(Data for the task begins)

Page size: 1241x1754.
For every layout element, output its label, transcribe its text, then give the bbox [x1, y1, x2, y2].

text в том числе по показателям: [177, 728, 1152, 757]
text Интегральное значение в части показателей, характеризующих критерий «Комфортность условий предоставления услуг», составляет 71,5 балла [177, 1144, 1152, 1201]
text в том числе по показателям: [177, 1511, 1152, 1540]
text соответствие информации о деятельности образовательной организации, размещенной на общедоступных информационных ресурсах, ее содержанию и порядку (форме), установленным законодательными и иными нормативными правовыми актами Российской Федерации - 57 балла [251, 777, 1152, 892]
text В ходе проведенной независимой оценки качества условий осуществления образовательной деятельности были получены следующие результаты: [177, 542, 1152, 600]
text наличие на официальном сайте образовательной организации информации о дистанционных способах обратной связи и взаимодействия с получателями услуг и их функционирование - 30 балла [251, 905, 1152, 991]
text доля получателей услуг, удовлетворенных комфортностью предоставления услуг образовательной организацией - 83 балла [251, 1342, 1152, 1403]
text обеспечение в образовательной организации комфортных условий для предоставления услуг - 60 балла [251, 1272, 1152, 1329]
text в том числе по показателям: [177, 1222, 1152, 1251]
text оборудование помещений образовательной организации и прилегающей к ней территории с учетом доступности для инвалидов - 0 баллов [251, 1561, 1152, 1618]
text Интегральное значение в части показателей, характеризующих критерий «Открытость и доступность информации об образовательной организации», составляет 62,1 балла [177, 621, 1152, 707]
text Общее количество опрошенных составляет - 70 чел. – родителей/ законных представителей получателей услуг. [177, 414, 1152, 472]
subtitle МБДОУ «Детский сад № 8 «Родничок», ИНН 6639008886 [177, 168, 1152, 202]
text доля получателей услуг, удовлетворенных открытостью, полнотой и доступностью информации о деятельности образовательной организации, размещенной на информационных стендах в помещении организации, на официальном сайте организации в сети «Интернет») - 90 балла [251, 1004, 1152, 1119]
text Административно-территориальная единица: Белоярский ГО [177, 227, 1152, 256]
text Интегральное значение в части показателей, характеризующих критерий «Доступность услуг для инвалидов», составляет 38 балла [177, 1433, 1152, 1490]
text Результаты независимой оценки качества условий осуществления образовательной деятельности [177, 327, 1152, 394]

(Data for the task ends)

> **Required action**
A single number is the answer: the count of lines in the material above that contain "Интегральное".

> **Solved exercise**
3